--- START OF Text ---

So in this fandom, Marguerite is my best beloved character and I love things that deal with how honestly complex she is as a character, how she is both extremely selfish and yet will sacrifice a lot for those she cares about, how she can be petty, cruel, and vindictive but also kind and compassionate with her own sense of honor. I love how she is unapologetic about being manipulative and using deception/leverage to succeed, especially when pretty much everyone else in the Treehouse charges straight ahead with no thought process/plan B. I love how she’s so strong and so vulnerable at once, and how she keeps going even when she’s the most wounded. Roxton is my next most beloved because he’s so much the lawful good archetype instead, and his courage/integrity and compassion play well against Marguerite’s pragmatism and focus. He’s also the one to stand toe to toe with Marguerite and call her on her worst. He can bring out her best, but he’s also correspondingly the one who often hurts her the most. I like how he sometimes loses his temper with her, because she can honestly be incredibly frustrating, but that when he’s in the wrong he apologizes. I love his protective streak, his nobility, and his sense of duty.
Prompts/Ideas: Play with something about their relationship, anything from super fluff to high drama, as long as they don’t end up permanently broken up. Give me character studyish something on one or both of them. Or give me something from one of the semi-AU episodes they had, like the one where Roxton went back to the Old West, and write a continuation of those characters. Or hey, the one episode in the first season with the Druids, where Marguerite, Roxton, and Malone ended up forgetting what they'd done. How would things have potentially changed if they'd remembered that incident? It gave a very different perspective of Marguerite for the first season.
I'm also fine with family-style fluff around the camp, especially the dynamics we saw in season 3 where they had gotten used to each other and had some trust built up. Or if you have some long and elaborate adventure story that you've always wanted to do with this series, go with that. I'm a sucker for time travel and older versions of characters meeting the younger, so if you want to play with third season versions of the characters seeing first season versions of characters again, it will make me squee high enough to make all the nearby bats start flying in circles. I mean, what would season three Marguerite do if she were back in season one and interacting with the other characters as they were then?

--- END OF Text ---

_What is asked_
A – Answer these from the wishlist:
(i) Which character does the writer name as the next most beloved after Marguerite?
(ii) In the semi-AU episode given as an example, where did Roxton go back to?
(iii) In which season does the wishlist say the characters had gotten used to each other and built up some trust?
B – Please return the passage of the wishlist between "Prompts/Ideas: Play with" and "the first season.", inclusive.

--- START OF Source data ---

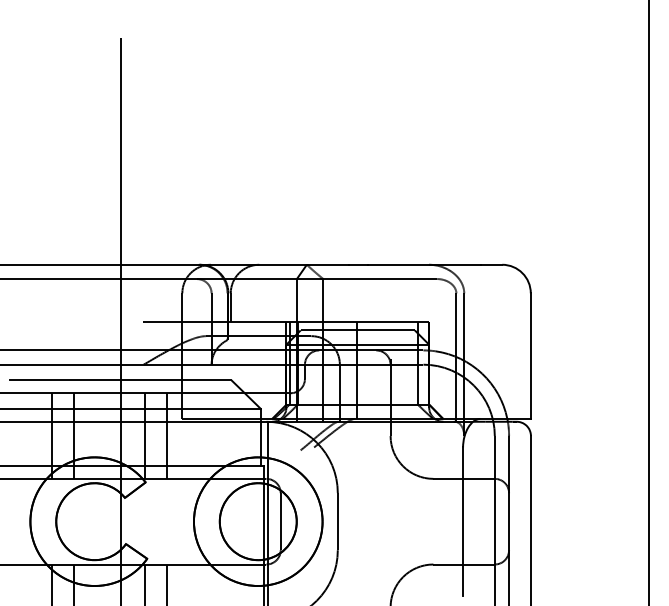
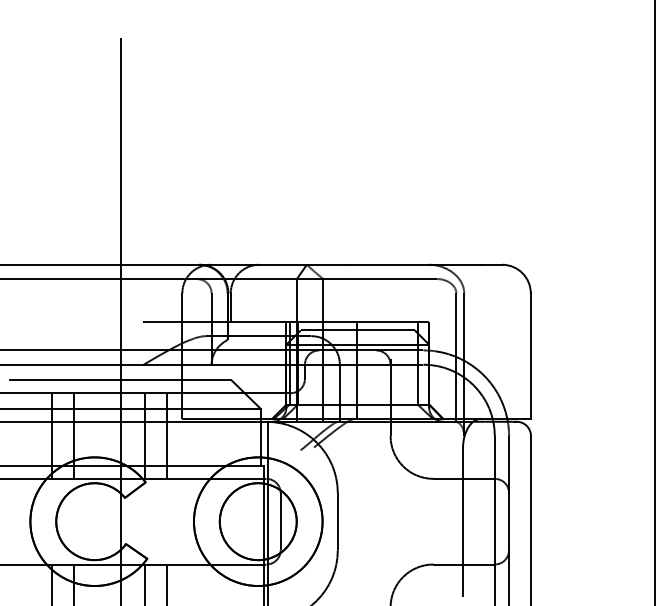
line at (648, 302) position: (648, 302) -> (654, 302)
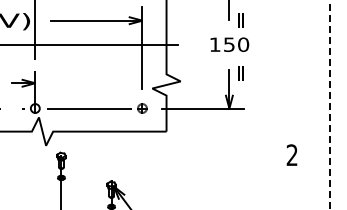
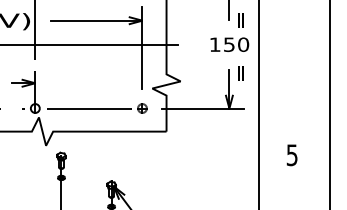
line at (258, 104): none -> present
line at (329, 104): dashed -> solid
text at (291, 155): 2 -> 5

--- END OF Source data ---

_Solutions to the exercise_
A –
(i) Roxton
(ii) The Old West
(iii) Season 3

B –
Prompts/Ideas: Play with something about their relationship, anything from super fluff to high drama, as long as they don’t end up permanently broken up. Give me character studyish something on one or both of them. Or give me something from one of the semi-AU episodes they had, like the one where Roxton went back to the Old West, and write a continuation of those characters. Or hey, the one episode in the first season with the Druids, where Marguerite, Roxton, and Malone ended up forgetting what they'd done. How would things have potentially changed if they'd remembered that incident? It gave a very different perspective of Marguerite for the first season.